UN Committee on the Elimination of Discrimination against Women
last updated 29 May 2013
The UN Committee on the Elimination of Discrimination against Women was established to monitor State compliance with obligations under the Convention on the Elimination of All Forms of Discrimination against Women (CEDAW).[1] The Committee consists of a panel of 23 independent experts on women’s rights from around the world. It carries out its mandate through the reporting/monitoring process, the receipt of individual communications (complaints), and the initiation of inquiries into situations of grave and systematic violations.

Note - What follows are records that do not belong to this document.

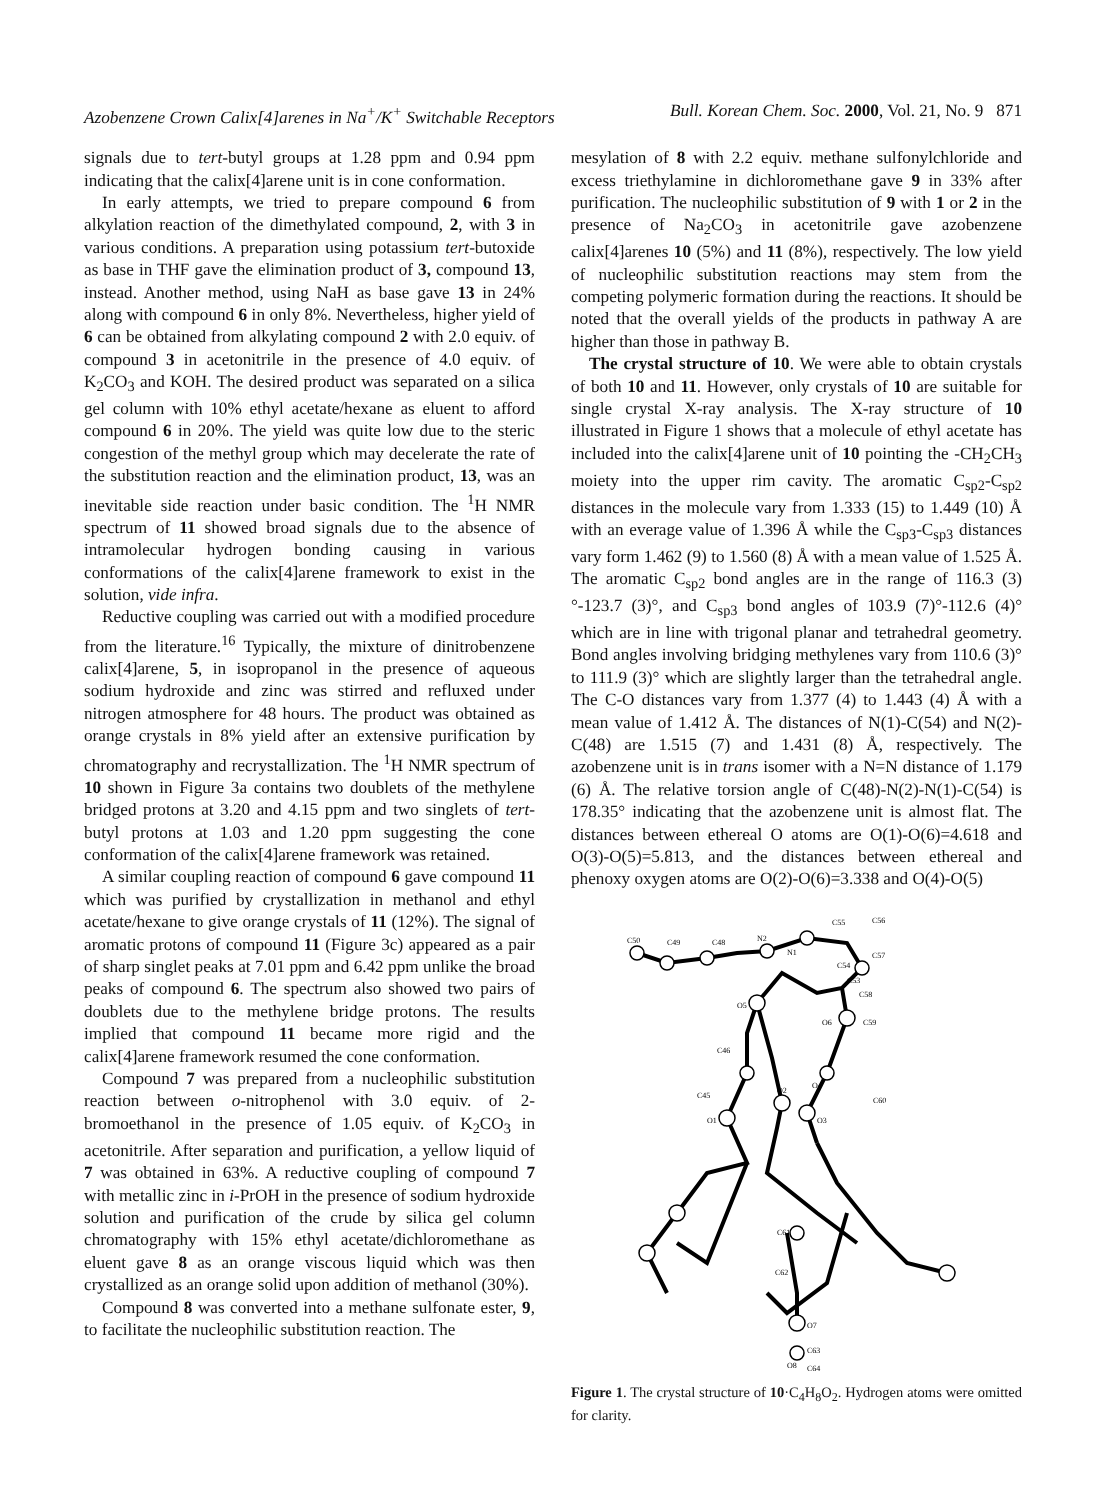Azobenzene Crown Calix[4]arenes in Na<sup>+</sup>/K<sup>+</sup> Switchable Receptors Bull. Korean Chem. Soc. 2000, Vol. 21, No. 9 871
signals due to tert-butyl groups at 1.28 ppm and 0.94 ppm indicating that the calix[4]arene unit is in cone conformation.
In early attempts, we tried to prepare compound 6 from alkylation reaction of the dimethylated compound, 2, with 3 in various conditions. A preparation using potassium tert-butoxide as base in THF gave the elimination product of 3, compound 13, instead. Another method, using NaH as base gave 13 in 24% along with compound 6 in only 8%. Nevertheless, higher yield of 6 can be obtained from alkylating compound 2 with 2.0 equiv. of compound 3 in acetonitrile in the presence of 4.0 equiv. of K<sub>2</sub>CO<sub>3</sub> and KOH. The desired product was separated on a silica gel column with 10% ethyl acetate/hexane as eluent to afford compound 6 in 20%. The yield was quite low due to the steric congestion of the methyl group which may decelerate the rate of the substitution reaction and the elimination product, 13, was an inevitable side reaction under basic condition. The <sup>1</sup>H NMR spectrum of 11 showed broad signals due to the absence of intramolecular hydrogen bonding causing in various conformations of the calix[4]arene framework to exist in the solution, vide infra.
Reductive coupling was carried out with a modified procedure from the literature.<sup>16</sup> Typically, the mixture of dinitrobenzene calix[4]arene, 5, in isopropanol in the presence of aqueous sodium hydroxide and zinc was stirred and refluxed under nitrogen atmosphere for 48 hours. The product was obtained as orange crystals in 8% yield after an extensive purification by chromatography and recrystallization. The <sup>1</sup>H NMR spectrum of 10 shown in Figure 3a contains two doublets of the methylene bridged protons at 3.20 and 4.15 ppm and two singlets of tert-butyl protons at 1.03 and 1.20 ppm suggesting the cone conformation of the calix[4]arene framework was retained.
A similar coupling reaction of compound 6 gave compound 11 which was purified by crystallization in methanol and ethyl acetate/hexane to give orange crystals of 11 (12%). The signal of aromatic protons of compound 11 (Figure 3c) appeared as a pair of sharp singlet peaks at 7.01 ppm and 6.42 ppm unlike the broad peaks of compound 6. The spectrum also showed two pairs of doublets due to the methylene bridge protons. The results implied that compound 11 became more rigid and the calix[4]arene framework resumed the cone conformation.
Compound 7 was prepared from a nucleophilic substitution reaction between o-nitrophenol with 3.0 equiv. of 2-bromoethanol in the presence of 1.05 equiv. of K<sub>2</sub>CO<sub>3</sub> in acetonitrile. After separation and purification, a yellow liquid of 7 was obtained in 63%. A reductive coupling of compound 7 with metallic zinc in i-PrOH in the presence of sodium hydroxide solution and purification of the crude by silica gel column chromatography with 15% ethyl acetate/dichloromethane as eluent gave 8 as an orange viscous liquid which was then crystallized as an orange solid upon addition of methanol (30%).
Compound 8 was converted into a methane sulfonate ester, 9, to facilitate the nucleophilic substitution reaction. The
mesylation of 8 with 2.2 equiv. methane sulfonylchloride and excess triethylamine in dichloromethane gave 9 in 33% after purification. The nucleophilic substitution of 9 with 1 or 2 in the presence of Na<sub>2</sub>CO<sub>3</sub> in acetonitrile gave azobenzene calix[4]arenes 10 (5%) and 11 (8%), respectively. The low yield of nucleophilic substitution reactions may stem from the competing polymeric formation during the reactions. It should be noted that the overall yields of the products in pathway A are higher than those in pathway B.
The crystal structure of 10. We were able to obtain crystals of both 10 and 11. However, only crystals of 10 are suitable for single crystal X-ray analysis. The X-ray structure of 10 illustrated in Figure 1 shows that a molecule of ethyl acetate has included into the calix[4]arene unit of 10 pointing the -CH<sub>2</sub>CH<sub>3</sub> moiety into the upper rim cavity. The aromatic C<sub>sp2</sub>-C<sub>sp2</sub> distances in the molecule vary from 1.333 (15) to 1.449 (10) Å with an everage value of 1.396 Å while the C<sub>sp3</sub>-C<sub>sp3</sub> distances vary form 1.462 (9) to 1.560 (8) Å with a mean value of 1.525 Å. The aromatic C<sub>sp2</sub> bond angles are in the range of 116.3 (3)°-123.7 (3)°, and C<sub>sp3</sub> bond angles of 103.9 (7)°-112.6 (4)° which are in line with trigonal planar and tetrahedral geometry. Bond angles involving bridging methylenes vary from 110.6 (3)° to 111.9 (3)° which are slightly larger than the tetrahedral angle. The C-O distances vary from 1.377 (4) to 1.443 (4) Å with a mean value of 1.412 Å. The distances of N(1)-C(54) and N(2)-C(48) are 1.515 (7) and 1.431 (8) Å, respectively. The azobenzene unit is in trans isomer with a N=N distance of 1.179 (6) Å. The relative torsion angle of C(48)-N(2)-N(1)-C(54) is 178.35° indicating that the azobenzene unit is almost flat. The distances between ethereal O atoms are O(1)-O(6)=4.618 and O(3)-O(5)=5.813, and the distances between ethereal and phenoxy oxygen atoms are O(2)-O(6)=3.338 and O(4)-O(5)
C50
C49
C48
N2
N1
C55
C56
C57
C53
C54
C58
O5
O6
C59
C46
C45
C60
O1
O2
O4
O3
C61
C62
O7
C63
O8
C64
Figure 1. The crystal structure of 10·C<sub>4</sub>H<sub>8</sub>O<sub>2</sub>. Hydrogen atoms were omitted for clarity.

States that have ratified CEDAW are required to submit an initial report documenting compliance with the provisions of the treaty within one year of entry into force in that State, and thereafter to submit a periodic report every four years. The Committee currently convenes three times a year (February, July, October) in Geneva, Switzerland, to examine government reports and engage delegates from the State party in constructive dialogue. The purpose of the session is to assess the State’s fulfillment of its obligations under the Convention and determine how the State might address issues of primary concern. A majority of these issues are identified in advance of the session by a pre-session working group of the Committee, which reviews the State party report as well as other submissions to develop a list of issues. The list is transmitted to the State party for its response prior to the session, and forms the basis of discussion. At the conclusion of the session, the Committee prepares concluding observations, which may include recommendations for measures to be taken to improve the situation for women in that particular country.  The recommendations of the Committee may have persuasive value, but are not legally binding. The Committee does, however, request that State parties provide reports documenting steps taken to implement the Committee’s recommendations within two years of their review. The Universal Human Rights Index Database provides country-specific human rights information, including concluding observations by topic.
The Committee relies on nongovernmental organizations (NGOs) to provide country-specific information during the review process. NGOs have the opportunity to participate in both the pre-session and session proceedings and are encouraged to get involved early in the process to help inform the working group’s development of the list of issues and questions prepared for State party response. NGOs may submit "shadow" or alternative country reports that elaborate on information contained in State party reports or draw attention to human rights violations the State party does not address. Time is also allotted for NGOs to present specific concerns to the working group during its pre-session meetings and to the full committee during the session. NGOs may also participate in many of the Committee's proceedings as observers. 
NGOs are not limited in the number of UN bodies to which they can submit shadow reports. Thus, for the purposes of advocacy, NGOs are encouraged to bring international attention to issues of violence against women through the monitoring of government obligations under all treaties that protect women's human rights. 
The Optional Protocol to CEDAW allows the Committee to consider individual complaints of human rights violations committed by State parties to the Optional Protocol. The Optional Protocol creates two procedures:
(1) The Communications Procedure (Article 7)allows individuals or groups (i.e. non-governmental organizations) to submit complaints of violations of rights protected under CEDAW to the Committee. Under the Communications Procedure, the Committee evaluates the complaint based on information presented by the complainant and by the state party.  The Committee transmits its findings and recommendations to the state party, which is obliged to submit a written reply to the Committee within six months, including  actions taken to remedy the violation.
(2) The Inquiry Procedure (Article 8) allows the Committee to initiate inquiries into reliable reports of grave or systemic violations of women's rights by a State party. After considering the information obtained in the inquiry, the Committee transmits its findings and recommendations to the State party, which is obliged to submit a written response within six months. State parties to the Optional Protocol may "opt-out" of this procedure at the time of ratification.

[1] Convention on the Elimination of All Forms of Discrimination against Women, adopted and opened for signature, ratification an accession by General Assembly resolution 34/180, 18 Dec. 1979, entered into force 3 Sept. 1981.